- [Task 1]:
Answer these questions using the passage on shark attacks:
(a) Which channel's Shark Week was the writer watching?
(b) What does the passage say the shark supposedly thought the surfer was?
(c) What animal does no one insist a hiker resembled after a cougar attack?
- [Task 2]: Reproduce everything in the passage on shark attacks from "The HELL? When" down to "and small here.".

- [Text passage]:
================

You know I have too much time on my hands when...I've been watching a little bit of Discovery Channel's Shark Week and it got me thinking. In all of the survivor accounts from shark attacks, someone always remarks that the shark always "mistakenly" attacked the person. You've heard it, all this crazy talk about "Oh, the shark thought the surfer was a seal."
The HELL? When a grizzly bear eats an innocent camper, no one ever says "Oh, well the bear mistook her for a giant salmon," or "Oh, the bear confused him for a gangly-looking, walking, talking raspberry bush." When a cougar stalks and kills a hiker, no one defends the cat by insisting that the hiker resembled a deer. So why are sharks let off the hook so easily? I'm not saying that the unfortunate victim need go all Captain Ahab vengeancy on said shark, I'm just out for a little equal accountability for all creatures big and small here.

================

- [Dataset extract]:
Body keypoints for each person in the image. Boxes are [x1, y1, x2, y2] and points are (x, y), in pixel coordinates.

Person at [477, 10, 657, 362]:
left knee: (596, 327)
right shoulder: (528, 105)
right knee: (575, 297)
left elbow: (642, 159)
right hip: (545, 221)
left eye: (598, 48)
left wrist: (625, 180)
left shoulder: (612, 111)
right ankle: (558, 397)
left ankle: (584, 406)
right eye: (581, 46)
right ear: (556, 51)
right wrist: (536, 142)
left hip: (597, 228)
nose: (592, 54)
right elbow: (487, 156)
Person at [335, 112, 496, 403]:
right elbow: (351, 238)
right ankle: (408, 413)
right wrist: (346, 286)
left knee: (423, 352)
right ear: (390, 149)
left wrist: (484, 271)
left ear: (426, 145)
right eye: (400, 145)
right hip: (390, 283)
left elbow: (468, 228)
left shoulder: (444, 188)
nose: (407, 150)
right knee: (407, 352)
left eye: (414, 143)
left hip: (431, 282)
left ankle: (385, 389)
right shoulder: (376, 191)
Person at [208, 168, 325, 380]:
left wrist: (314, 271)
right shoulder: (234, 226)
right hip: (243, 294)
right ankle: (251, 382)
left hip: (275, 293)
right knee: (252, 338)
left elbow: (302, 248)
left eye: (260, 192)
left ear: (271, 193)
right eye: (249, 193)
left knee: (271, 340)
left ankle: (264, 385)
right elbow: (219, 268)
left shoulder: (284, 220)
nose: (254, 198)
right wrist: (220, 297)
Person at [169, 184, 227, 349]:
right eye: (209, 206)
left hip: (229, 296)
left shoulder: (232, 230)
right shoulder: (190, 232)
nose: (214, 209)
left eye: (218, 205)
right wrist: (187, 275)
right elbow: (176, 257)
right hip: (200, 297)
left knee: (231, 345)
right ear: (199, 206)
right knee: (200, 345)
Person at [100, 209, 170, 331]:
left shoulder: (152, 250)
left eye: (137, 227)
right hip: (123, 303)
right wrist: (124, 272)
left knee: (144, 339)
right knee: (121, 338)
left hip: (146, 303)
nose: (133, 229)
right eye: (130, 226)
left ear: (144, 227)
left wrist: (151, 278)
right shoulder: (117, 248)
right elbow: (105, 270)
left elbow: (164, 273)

================

- [Expected output 1]:
(a) Discovery Channel
(b) A seal
(c) A deer

- [Expected output 2]:
The HELL? When a grizzly bear eats an innocent camper, no one ever says "Oh, well the bear mistook her for a giant salmon," or "Oh, the bear confused him for a gangly-looking, walking, talking raspberry bush." When a cougar stalks and kills a hiker, no one defends the cat by insisting that the hiker resembled a deer. So why are sharks let off the hook so easily? I'm not saying that the unfortunate victim need go all Captain Ahab vengeancy on said shark, I'm just out for a little equal accountability for all creatures big and small here.